Now, as the chief of the Delaware District of the SBA, Harris oversees a complex network of programs focused on entrepreneurial development and opportunities. That includes counseling programs on business plans and market research, the loan guarantee programs, while working as the bridge between federal agencies and small businesses for contracting needs, disaster relief loans and more.

“I have a strong team that already excels. But I like to give people the space to create their careers. I think about my own journey in that way, because there were times I couldn’t move in my career because I was put on a shelf,” she said.

At this stage in her career, Harris is considering what she wants to achieve in what could be her last act. With some of her own struggles in mind – and the stories she’s heard over the years – she still wants to break down barriers amongst the Black community and people of color when it comes to career and capital opportunities.

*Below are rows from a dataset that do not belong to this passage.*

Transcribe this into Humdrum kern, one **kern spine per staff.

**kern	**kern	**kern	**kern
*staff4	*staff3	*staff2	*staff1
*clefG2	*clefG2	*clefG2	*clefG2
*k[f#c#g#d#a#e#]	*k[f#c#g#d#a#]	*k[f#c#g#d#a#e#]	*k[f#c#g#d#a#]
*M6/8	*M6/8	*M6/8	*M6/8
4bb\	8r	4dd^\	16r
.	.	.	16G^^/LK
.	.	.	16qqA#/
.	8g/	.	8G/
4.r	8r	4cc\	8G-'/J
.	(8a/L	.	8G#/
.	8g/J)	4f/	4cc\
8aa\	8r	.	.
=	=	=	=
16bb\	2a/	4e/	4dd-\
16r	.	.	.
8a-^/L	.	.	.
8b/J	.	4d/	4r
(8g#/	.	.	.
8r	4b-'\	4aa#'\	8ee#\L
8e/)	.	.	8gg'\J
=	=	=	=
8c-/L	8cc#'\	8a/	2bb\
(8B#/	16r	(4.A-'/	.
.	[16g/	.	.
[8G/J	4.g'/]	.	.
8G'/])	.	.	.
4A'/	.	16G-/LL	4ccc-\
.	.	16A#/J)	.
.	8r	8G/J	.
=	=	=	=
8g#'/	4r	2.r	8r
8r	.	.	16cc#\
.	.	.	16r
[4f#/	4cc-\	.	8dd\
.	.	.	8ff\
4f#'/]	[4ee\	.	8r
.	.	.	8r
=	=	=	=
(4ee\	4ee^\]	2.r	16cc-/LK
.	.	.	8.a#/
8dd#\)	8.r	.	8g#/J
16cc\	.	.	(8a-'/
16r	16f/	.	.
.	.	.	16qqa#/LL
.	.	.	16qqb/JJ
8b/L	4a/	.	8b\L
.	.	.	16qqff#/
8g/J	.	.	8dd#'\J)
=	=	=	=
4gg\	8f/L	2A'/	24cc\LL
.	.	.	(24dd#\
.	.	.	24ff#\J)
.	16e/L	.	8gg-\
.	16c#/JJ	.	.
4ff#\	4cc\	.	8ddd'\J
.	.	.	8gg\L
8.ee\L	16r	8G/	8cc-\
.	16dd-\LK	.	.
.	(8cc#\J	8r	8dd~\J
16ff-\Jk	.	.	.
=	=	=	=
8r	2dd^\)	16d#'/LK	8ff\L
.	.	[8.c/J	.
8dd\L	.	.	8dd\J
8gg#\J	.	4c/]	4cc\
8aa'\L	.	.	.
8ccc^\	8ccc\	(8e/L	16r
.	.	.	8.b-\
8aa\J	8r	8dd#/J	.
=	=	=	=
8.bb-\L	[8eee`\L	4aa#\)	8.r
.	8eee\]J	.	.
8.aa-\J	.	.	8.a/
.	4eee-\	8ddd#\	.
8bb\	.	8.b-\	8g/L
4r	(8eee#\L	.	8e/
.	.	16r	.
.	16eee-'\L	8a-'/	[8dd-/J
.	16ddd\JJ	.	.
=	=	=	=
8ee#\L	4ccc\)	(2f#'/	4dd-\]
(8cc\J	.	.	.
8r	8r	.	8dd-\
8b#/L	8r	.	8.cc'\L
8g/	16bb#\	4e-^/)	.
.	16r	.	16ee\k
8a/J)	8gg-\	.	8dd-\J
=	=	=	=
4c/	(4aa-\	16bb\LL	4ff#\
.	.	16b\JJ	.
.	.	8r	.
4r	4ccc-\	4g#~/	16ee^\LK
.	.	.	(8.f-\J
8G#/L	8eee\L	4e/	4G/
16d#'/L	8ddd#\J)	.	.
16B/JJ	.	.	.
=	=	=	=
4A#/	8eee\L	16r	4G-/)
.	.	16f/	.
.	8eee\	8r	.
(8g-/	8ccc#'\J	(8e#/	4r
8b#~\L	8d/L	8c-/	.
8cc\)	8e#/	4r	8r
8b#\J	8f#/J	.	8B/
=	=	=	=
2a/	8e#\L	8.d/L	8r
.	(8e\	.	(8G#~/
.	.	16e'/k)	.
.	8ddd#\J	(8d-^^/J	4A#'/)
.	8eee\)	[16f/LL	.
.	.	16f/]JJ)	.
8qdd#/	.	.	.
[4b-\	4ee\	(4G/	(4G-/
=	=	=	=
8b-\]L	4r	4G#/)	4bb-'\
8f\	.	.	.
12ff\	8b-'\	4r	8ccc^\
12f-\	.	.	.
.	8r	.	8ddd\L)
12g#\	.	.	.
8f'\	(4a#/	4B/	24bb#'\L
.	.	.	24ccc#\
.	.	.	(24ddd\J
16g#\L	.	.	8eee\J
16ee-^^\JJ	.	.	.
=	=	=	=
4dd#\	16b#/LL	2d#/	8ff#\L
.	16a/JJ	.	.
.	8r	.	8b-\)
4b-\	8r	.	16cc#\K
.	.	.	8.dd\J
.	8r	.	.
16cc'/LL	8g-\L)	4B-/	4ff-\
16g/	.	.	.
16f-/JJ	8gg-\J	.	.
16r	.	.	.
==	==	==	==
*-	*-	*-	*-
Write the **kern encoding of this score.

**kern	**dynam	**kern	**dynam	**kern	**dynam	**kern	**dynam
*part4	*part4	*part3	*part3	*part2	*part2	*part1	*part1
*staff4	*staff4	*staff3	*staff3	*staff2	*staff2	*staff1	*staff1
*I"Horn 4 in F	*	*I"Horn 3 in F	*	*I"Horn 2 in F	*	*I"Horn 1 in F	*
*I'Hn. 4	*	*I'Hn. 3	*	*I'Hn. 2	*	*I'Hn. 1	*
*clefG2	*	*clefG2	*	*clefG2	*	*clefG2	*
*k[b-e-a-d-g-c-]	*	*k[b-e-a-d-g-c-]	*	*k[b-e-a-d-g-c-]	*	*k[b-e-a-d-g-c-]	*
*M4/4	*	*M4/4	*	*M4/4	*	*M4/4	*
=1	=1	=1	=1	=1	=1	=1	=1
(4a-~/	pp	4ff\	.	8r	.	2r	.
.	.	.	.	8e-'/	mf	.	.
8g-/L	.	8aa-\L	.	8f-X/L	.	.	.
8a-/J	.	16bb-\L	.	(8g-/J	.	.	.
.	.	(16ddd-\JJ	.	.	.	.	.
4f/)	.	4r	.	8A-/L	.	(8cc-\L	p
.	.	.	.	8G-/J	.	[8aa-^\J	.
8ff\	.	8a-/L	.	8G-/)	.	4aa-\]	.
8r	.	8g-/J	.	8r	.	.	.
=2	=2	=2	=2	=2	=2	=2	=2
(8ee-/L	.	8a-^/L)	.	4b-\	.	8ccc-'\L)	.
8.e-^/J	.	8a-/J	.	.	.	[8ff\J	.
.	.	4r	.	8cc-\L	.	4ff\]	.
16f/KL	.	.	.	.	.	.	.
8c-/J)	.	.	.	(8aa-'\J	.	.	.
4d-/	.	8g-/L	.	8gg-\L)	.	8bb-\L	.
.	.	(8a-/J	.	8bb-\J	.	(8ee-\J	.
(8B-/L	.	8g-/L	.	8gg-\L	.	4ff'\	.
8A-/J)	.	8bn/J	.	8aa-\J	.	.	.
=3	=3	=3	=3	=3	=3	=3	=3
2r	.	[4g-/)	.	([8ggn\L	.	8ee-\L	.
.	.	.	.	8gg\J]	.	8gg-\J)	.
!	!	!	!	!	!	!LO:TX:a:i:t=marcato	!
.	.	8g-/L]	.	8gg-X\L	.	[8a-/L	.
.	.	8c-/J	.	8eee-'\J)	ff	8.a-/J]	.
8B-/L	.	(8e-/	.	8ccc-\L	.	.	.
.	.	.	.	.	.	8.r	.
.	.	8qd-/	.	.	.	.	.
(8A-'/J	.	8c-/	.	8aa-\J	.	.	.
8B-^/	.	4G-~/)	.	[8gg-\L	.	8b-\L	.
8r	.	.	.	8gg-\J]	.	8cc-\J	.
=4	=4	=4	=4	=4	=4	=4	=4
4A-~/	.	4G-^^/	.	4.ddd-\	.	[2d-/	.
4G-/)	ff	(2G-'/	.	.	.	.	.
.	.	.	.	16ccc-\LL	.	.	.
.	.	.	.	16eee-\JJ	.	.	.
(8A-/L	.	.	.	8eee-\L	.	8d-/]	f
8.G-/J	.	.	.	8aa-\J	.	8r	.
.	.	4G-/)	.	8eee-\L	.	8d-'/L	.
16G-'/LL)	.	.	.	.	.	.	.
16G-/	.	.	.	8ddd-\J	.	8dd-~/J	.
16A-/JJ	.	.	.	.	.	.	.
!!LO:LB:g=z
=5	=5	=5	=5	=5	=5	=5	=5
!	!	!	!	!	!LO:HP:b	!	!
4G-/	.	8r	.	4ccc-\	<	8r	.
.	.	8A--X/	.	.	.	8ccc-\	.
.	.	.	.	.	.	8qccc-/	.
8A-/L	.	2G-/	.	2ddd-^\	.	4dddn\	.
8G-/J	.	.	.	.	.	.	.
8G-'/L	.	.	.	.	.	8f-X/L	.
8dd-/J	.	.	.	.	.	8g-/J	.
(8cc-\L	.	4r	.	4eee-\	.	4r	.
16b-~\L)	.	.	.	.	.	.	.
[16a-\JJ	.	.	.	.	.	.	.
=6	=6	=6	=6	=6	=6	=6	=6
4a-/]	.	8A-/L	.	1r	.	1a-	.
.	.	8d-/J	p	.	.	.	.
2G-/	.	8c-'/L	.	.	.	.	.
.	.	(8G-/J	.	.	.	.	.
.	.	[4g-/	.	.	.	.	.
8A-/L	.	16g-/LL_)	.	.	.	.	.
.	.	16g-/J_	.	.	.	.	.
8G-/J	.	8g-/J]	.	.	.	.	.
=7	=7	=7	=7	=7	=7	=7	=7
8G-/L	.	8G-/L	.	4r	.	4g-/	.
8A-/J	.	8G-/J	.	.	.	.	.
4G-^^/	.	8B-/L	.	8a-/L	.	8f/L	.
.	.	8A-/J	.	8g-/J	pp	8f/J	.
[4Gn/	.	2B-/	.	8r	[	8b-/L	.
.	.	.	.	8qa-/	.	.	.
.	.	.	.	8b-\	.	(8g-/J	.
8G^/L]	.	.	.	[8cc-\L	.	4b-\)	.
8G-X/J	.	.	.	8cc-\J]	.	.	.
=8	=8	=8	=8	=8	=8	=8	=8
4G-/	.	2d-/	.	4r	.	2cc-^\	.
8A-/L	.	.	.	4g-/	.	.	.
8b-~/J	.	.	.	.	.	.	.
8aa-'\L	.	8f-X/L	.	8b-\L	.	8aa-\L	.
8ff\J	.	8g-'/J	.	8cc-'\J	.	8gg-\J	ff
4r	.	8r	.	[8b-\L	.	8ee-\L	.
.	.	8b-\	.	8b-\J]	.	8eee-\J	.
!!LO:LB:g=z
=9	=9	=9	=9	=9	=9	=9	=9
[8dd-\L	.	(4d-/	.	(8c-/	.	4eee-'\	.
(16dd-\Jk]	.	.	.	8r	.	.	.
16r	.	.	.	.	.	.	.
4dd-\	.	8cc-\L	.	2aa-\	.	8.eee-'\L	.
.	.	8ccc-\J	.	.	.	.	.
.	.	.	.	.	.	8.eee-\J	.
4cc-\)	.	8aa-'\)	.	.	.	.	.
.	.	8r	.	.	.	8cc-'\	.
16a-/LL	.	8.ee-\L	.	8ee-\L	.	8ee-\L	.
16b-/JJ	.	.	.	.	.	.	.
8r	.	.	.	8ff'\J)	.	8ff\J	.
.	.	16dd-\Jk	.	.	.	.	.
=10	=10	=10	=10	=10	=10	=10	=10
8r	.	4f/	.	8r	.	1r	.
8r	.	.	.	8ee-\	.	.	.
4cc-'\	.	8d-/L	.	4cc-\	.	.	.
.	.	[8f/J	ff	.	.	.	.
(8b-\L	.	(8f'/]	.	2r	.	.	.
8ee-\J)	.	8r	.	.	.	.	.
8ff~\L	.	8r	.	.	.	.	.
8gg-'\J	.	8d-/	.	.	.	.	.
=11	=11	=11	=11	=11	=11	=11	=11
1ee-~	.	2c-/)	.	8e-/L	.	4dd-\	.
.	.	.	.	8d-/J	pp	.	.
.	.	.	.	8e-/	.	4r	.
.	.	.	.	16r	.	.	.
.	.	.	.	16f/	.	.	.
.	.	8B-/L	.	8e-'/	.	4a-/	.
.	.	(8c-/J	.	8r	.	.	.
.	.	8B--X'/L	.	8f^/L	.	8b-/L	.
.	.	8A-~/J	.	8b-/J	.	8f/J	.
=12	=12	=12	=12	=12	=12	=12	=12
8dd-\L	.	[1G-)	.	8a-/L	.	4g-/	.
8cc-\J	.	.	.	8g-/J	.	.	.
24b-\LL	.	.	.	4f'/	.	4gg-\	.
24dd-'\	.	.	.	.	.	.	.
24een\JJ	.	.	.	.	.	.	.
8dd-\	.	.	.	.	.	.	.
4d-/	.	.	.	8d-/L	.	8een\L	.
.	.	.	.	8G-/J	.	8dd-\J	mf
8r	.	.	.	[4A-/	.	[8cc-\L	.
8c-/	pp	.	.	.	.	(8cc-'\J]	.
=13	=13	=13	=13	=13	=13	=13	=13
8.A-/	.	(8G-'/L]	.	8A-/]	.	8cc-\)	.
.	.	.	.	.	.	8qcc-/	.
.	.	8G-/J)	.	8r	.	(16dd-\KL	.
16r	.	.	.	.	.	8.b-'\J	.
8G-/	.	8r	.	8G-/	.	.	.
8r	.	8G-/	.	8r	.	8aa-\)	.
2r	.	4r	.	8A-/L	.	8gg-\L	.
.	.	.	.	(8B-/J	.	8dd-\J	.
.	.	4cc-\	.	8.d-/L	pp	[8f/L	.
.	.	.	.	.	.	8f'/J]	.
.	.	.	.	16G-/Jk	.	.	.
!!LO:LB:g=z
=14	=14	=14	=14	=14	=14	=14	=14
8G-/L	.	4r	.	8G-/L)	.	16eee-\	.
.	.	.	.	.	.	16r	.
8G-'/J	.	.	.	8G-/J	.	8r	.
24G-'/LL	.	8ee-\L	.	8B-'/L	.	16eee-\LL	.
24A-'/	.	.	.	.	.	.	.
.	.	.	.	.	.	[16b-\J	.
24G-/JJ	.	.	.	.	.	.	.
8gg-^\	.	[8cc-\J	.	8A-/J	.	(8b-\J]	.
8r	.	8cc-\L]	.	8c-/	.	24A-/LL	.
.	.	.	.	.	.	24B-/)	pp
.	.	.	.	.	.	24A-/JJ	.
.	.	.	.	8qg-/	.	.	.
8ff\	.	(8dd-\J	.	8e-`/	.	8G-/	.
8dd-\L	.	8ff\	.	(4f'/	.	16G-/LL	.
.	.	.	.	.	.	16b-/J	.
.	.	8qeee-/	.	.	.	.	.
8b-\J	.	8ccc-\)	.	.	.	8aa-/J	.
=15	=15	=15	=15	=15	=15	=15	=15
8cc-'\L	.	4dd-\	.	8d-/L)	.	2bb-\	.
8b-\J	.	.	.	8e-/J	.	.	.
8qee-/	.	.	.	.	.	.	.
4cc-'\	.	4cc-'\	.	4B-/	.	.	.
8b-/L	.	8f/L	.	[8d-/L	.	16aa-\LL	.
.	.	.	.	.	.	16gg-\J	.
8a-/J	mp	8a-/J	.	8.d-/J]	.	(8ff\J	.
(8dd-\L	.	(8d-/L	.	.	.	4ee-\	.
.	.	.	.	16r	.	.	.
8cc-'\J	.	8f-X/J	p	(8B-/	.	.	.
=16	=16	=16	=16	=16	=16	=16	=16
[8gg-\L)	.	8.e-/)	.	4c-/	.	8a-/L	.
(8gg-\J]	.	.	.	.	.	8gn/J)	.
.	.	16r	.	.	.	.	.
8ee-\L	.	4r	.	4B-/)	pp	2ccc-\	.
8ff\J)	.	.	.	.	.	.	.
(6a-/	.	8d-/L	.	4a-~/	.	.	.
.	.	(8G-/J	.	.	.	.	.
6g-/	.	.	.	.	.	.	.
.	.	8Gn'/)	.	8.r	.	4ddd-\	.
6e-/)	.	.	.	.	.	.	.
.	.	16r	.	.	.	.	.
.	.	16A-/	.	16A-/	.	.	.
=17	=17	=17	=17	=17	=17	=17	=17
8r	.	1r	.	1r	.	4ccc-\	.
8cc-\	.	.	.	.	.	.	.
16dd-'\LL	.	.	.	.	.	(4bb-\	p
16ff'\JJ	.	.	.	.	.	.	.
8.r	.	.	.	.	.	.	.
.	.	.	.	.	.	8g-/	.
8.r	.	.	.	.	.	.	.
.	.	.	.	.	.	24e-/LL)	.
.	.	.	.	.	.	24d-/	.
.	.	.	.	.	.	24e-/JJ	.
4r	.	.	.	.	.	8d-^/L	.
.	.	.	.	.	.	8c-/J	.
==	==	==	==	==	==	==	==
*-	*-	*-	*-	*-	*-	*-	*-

“Sometimes, I’m still the only person of color in the room and that speaks to me,” she told DBT. “That unevenness of access is still there today. I had a gentleman share with me that he applied for a $100,000 loan through a bank and he was offered $50,000. His partner, who was a white man, used the same information and he was offered $100,000. We’re still having those discussions with our lenders and out in the community.”

But even on the tough days still to come, the stories still strengthen her resolve.

Recently, Harris met with a young man who worked as a cook at a diner in the 1990s. When the diner owner was getting ready to retire, the employee wasn’t sure what he would do for a living. The two were able to strike a deal – the employee bought the diner.

“Now, he doesn’t have to worry about his job, he owns a business. He never saw that for himself,” she said. “That’s just one of the interactions I have all the time and I’m just so grateful I can work for an agency that makes things like that happen.”